I could not get an explanation for this phenomenon except from Prof Omchery NN Pillai. The temple used to be under the control of the Brahmins from Tamil Nadu. The locals resented their presence. So the abuses were not hurled at the deity but at the Brahmins who took shelter there. Finally, they moved out, though the tradition continued.
During an hour or so that I remained at the temple, I did not hear anyone uttering any swear word. The irony is that those who clamour for tradition are the ones who break it. In Kerala, only a few went to Sabarimala till roads were built and communication became easier. Every devout had to abstain from all pleasures, subject himself/herself to discomforts like abandoning footwear, abandoning haircut and shaving etc for 41 days. Today you can find a clean-shaven leader of opposition Ramesh Chennithala going to Sabarimala without observing any of the rituals.
The very people who can break tradition are the ones who plead against menstruating women entering the temple. Many traditions have gone out of the window. It was traditional for the widow to die on the funeral pyre of her husband, a practice ended by William Bentinck, at the prompting mainly of William Carey and Raja Rammohan Roy. Again, it was a tradition not to allow the Scheduled Castes to enter temples.
Even after many years of the Temple Entry proclamation in Travancore, the Scheduled Castes were not allowed to enter the Guruvayoor temple because of its own peculiar tradition. Even Mahatma Gandhi refused to intervene in the name of tradition. Everyone knows what happened when Congress leader Vayalar Ravi, whose wife was a Christian, went to the temple with his grandchild for a religious ceremony.
Here the question is not on traditions. The question is on whether the Supreme Court should be guided by silly traditions or by the Constitution of India. We cannot say that we will accept a verdict only if it is acceptable to us. The law gives the citizen even the right to challenge a Supreme Court verdict but within the framework of the law.

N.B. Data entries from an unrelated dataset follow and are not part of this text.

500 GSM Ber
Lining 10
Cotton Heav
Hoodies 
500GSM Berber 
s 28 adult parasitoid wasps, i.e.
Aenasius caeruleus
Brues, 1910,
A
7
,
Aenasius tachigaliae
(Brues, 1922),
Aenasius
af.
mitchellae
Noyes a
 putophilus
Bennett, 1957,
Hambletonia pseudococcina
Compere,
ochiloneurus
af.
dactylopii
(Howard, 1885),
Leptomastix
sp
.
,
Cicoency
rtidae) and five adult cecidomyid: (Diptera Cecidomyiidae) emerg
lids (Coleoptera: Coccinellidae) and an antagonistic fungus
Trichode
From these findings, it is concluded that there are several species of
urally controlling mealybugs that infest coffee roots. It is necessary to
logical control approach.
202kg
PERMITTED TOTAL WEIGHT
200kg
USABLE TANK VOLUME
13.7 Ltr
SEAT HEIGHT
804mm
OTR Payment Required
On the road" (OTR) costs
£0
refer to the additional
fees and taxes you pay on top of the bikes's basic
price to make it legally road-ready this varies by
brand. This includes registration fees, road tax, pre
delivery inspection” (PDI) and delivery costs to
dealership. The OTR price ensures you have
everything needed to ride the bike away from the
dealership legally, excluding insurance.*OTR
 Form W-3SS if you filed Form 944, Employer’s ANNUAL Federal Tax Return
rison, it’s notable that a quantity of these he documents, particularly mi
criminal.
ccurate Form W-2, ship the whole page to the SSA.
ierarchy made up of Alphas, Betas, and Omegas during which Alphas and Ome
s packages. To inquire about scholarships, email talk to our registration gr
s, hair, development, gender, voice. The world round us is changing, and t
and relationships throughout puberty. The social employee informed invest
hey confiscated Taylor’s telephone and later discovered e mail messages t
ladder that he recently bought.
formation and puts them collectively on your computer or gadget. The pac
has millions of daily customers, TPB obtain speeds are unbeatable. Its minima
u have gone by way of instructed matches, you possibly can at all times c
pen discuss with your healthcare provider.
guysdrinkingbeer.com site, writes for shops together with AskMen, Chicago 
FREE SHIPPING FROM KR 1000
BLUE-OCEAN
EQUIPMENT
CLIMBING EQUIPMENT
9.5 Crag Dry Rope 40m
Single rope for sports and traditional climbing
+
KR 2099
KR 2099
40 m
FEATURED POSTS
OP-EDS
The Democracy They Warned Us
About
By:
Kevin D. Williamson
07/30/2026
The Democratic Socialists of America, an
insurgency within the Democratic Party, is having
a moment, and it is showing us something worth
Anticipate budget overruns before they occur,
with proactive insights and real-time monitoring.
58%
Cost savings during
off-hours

If the experiences of Jallikettu and Sabarimala are anything to go by, we may come to a situation when the court will have to measure public opinion, first, before pronouncing its verdict. In other words, the court verdicts would be applicable only to those who cannot block roads, pelt stones at the police and use television channels to whip up public sentiments against a court decision taken after years of deliberation.
In 1892, tradition prevented Swami Vivekananda from entering the Kodungallur temple. In 2018, tradition prevents the menstruating devout from entering the Sabarimala temple. If would be sadder if the judiciary cannot take a decision which would not be to the liking of the so-called majority. In that case, it would be better to have elected judges, rather than chosen judges.